### Listed records:
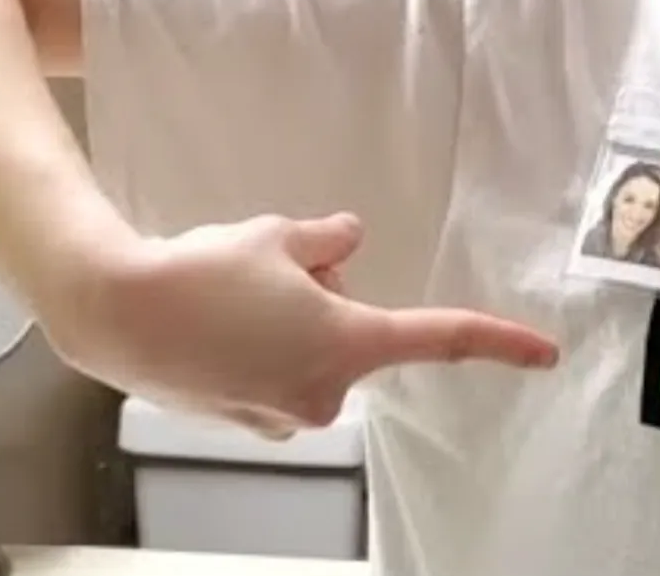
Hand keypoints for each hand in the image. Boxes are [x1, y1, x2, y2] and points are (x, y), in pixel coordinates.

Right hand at [46, 211, 558, 438]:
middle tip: (270, 271)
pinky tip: (213, 325)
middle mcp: (324, 391)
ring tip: (228, 297)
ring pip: (313, 350)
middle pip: (354, 329)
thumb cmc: (201, 272)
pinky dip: (257, 346)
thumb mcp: (277, 236)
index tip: (544, 353)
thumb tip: (348, 240)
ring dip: (287, 321)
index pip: (439, 338)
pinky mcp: (248, 422)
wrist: (114, 313)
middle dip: (325, 297)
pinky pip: (276, 372)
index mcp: (346, 342)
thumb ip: (326, 240)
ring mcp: (284, 414)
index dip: (499, 343)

### Exercise:
The listing above must be given again exactly, minus its pictures.

### Exercise answer:
Hand keypoints for each hand in the image. Boxes are [x1, y1, x2, y2] and points are (x, y), in pixel coordinates.

Right hand at [46, 211, 558, 438]:
middle tip: (270, 271)
pinky tip: (213, 325)
middle mcp: (324, 391)
ring tip: (228, 297)
ring pip: (313, 350)
middle pip: (354, 329)
thumb cmc: (201, 272)
pinky dip: (257, 346)
thumb mcp: (277, 236)
index tip: (544, 353)
thumb tip: (348, 240)
ring dip: (287, 321)
index pip: (439, 338)
pinky mcp: (248, 422)
wrist: (114, 313)
middle dip: (325, 297)
pinky pip: (276, 372)
index mcp: (346, 342)
thumb ip: (326, 240)
ring mcp: (284, 414)
index dip: (499, 343)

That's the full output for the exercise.